> Directive
Your answer should hold every line of the records below that contains the string "ENDS".

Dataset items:
☆ ☆ ☆ ☆ ☆
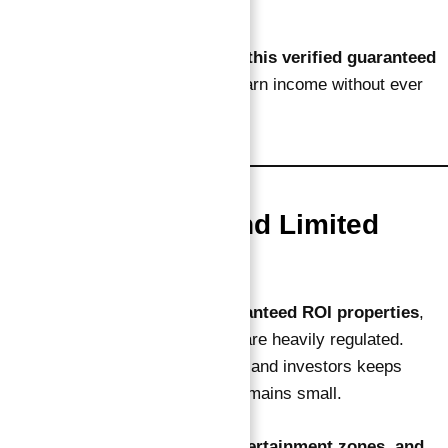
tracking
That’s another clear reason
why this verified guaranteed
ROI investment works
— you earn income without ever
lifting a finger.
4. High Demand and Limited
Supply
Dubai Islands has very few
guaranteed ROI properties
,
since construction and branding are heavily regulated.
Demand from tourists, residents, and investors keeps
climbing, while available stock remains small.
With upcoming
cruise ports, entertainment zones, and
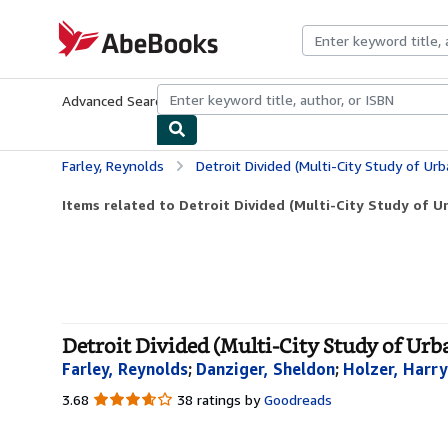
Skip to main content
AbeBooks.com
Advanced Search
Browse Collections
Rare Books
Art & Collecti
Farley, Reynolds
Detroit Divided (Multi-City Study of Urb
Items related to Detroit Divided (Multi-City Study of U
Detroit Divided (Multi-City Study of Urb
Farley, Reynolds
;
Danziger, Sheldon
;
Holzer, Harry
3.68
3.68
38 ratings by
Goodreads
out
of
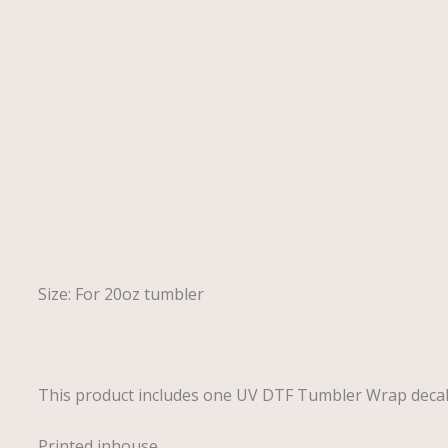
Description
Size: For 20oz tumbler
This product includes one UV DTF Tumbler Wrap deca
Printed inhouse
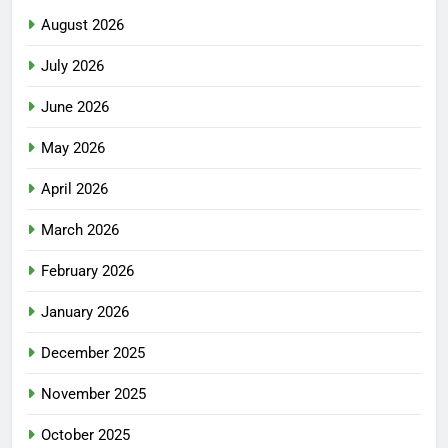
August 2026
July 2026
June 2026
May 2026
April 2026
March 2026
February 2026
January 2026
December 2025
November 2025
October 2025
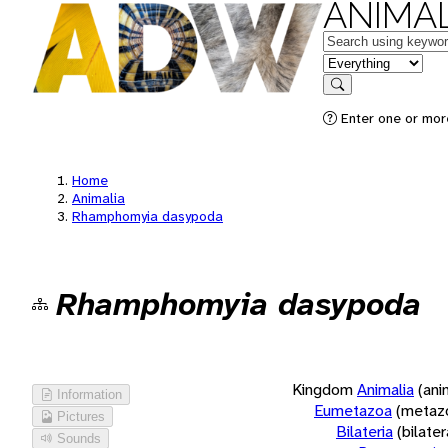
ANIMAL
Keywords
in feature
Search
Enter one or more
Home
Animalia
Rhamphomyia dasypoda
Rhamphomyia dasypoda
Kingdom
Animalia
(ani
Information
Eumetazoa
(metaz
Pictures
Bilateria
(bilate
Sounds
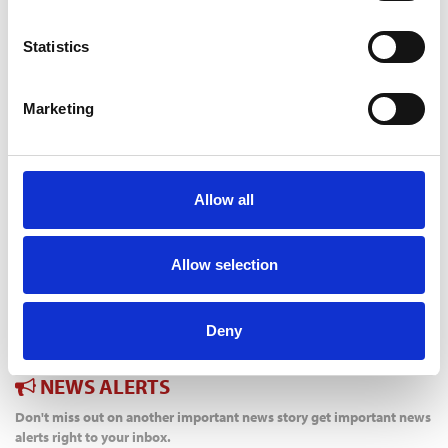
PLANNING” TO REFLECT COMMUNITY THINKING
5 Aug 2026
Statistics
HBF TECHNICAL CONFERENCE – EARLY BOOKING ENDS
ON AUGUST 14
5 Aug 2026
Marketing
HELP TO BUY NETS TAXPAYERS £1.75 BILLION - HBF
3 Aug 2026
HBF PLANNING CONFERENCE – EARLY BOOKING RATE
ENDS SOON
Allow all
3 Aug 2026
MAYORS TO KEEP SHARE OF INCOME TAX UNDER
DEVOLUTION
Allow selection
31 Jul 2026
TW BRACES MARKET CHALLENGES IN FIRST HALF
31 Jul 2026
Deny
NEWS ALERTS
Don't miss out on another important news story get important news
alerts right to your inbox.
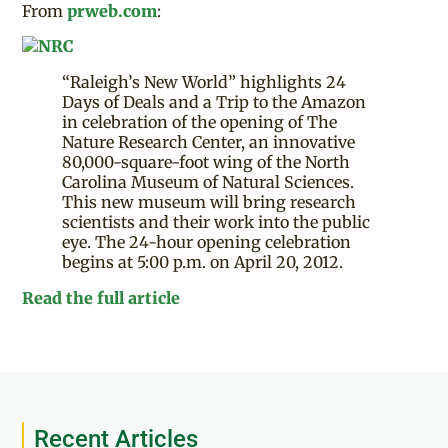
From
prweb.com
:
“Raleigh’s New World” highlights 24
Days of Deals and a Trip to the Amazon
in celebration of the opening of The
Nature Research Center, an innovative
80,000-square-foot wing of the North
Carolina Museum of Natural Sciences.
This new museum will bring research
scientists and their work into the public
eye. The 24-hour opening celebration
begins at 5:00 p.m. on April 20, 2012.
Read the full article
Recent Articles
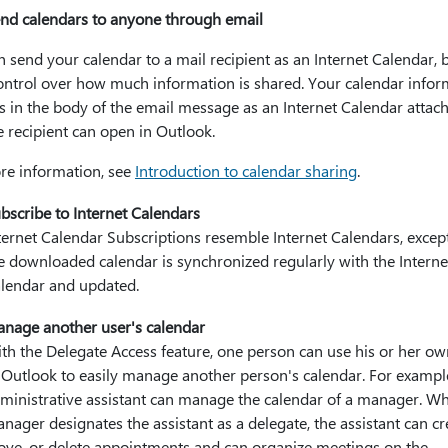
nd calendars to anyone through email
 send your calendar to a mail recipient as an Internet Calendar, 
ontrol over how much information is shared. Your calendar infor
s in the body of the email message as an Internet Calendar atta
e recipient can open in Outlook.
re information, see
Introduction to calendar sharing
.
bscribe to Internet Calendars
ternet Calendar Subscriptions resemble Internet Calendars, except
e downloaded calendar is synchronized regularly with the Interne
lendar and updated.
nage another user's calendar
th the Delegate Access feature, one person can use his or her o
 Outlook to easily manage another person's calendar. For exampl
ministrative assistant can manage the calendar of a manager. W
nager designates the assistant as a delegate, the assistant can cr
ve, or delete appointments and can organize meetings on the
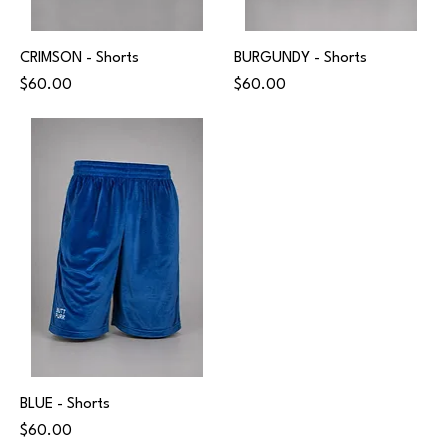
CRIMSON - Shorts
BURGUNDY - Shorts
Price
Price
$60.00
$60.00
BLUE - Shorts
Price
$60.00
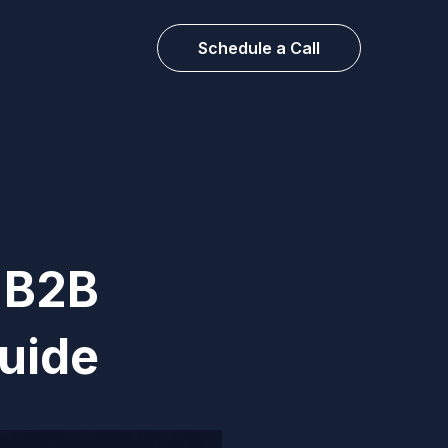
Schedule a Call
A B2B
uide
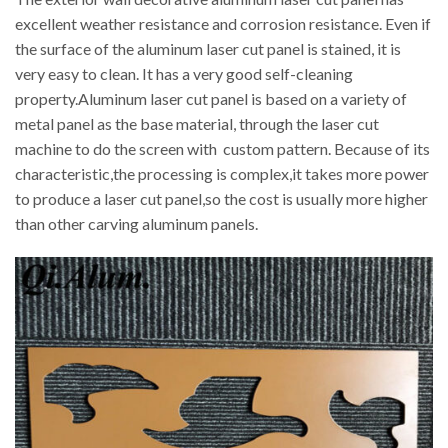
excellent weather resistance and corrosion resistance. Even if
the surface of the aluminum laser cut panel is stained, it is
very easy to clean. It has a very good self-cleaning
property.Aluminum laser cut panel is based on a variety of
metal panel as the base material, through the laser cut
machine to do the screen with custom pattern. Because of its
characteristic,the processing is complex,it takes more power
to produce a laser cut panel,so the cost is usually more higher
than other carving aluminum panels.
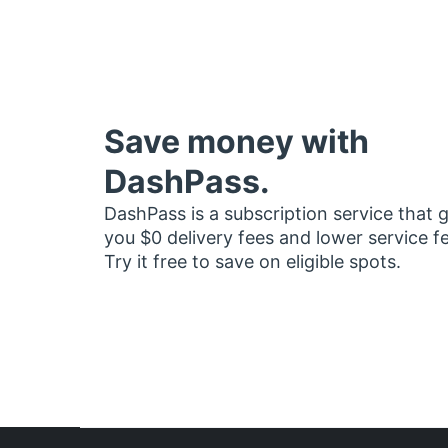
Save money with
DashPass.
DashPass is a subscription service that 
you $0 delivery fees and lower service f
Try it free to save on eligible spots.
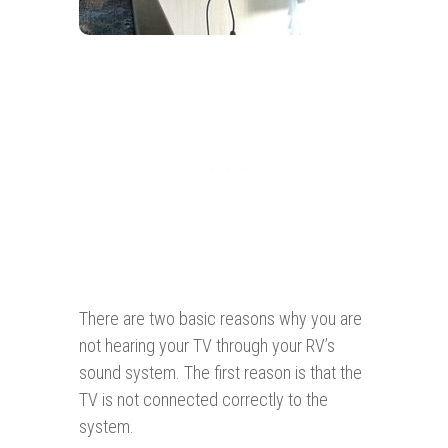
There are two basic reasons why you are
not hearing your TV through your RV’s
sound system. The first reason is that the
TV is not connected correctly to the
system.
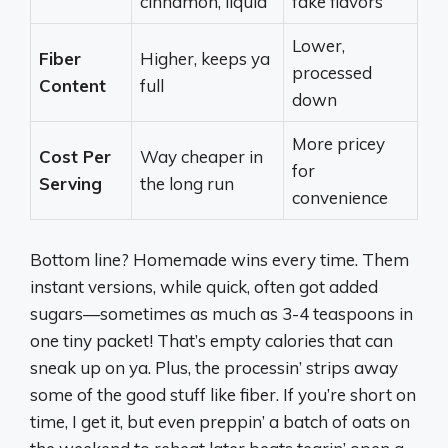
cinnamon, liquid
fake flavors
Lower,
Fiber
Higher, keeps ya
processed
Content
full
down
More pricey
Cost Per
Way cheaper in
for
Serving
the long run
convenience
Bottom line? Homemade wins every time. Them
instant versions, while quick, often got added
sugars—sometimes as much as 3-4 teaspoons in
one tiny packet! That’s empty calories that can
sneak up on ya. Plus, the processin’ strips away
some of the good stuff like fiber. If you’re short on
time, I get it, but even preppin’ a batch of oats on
☆ ☆ ☆ ☆ ☆
> Problem solution
HBF TECHNICAL CONFERENCE – EARLY BOOKING ENDS
ENDS SOON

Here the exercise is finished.